As well as the back-door key, the drawer is full of the same junk I looked at earlier. Other random keys, receipts, coupons, lottery tickets. The stuff neither Dan or I can be bothered to throw out. I empty it all onto the kitchen counter for the second time that day and notice that the emergency money has gone. There’s normally two twenties and a ten-pound note and I’m certain it was there a few hours ago. It could be Olivia who took it, of course – except that she never has in the past. She’s many things but I don’t think a thief is one of them.

I pick through all the scraps of paper, piling and replacing them in the drawer until I’m certain the money has gone. Is this what the breakin was about? Fifty quid? It’s not much compared to the expensive electrical items that have been left – and it’s a lot of effort. That said, I don’t know much about drugs. I’ve read that most crime is drug-related in one way or another, so perhaps two twenty-pound notes and a ten will go a long way for someone.

Either way, it’s very disciplined of the thief to only take that.

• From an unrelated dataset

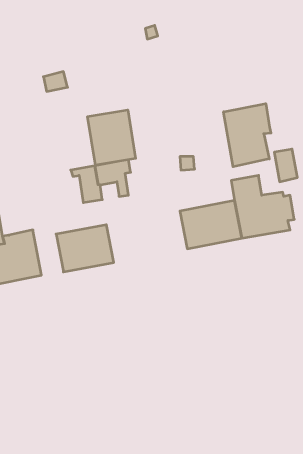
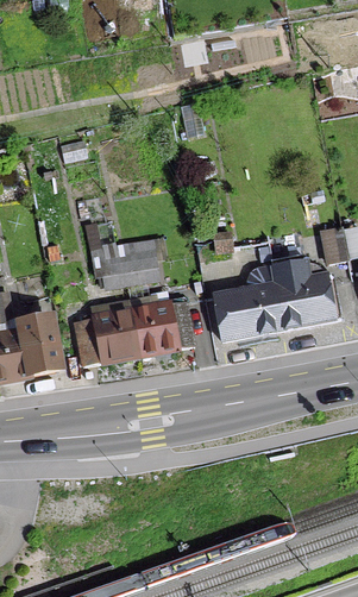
building: [224,104,271,167] -> none
building: [88,110,136,165] -> none
building: none -> [130,296,194,354]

Despite that, something doesn’t feel right. How would someone know to come to this drawer specifically? Or was it simply chance?

It’s only as I’m replacing everything in the drawer that I find myself staring at the single object I know for a fact wasn’t there this morning. It was the reason I emptied everything in the first place. I couldn’t find it then – but here it is now, my work pass, sitting among the rest of the junk, exactly where it wasn’t a few hours ago.





Chapter Ten





Dan gets in from the gym and heads straight to the fridge. His top has a V of sweat from his neck to his belly button and there’s still a sheen across his forehead. It’s only when he turns around, protein shaker bottle in hand, that he notices the wooden board across the pane of glass.

‘What happened?’ he asks.

I’m on the other side of the room, sitting on the sofa, half-watching TV but really refreshing the news sites. There have been no hit-and-run reports but also no updates on Tom Leonard. The hotel worker is still missing.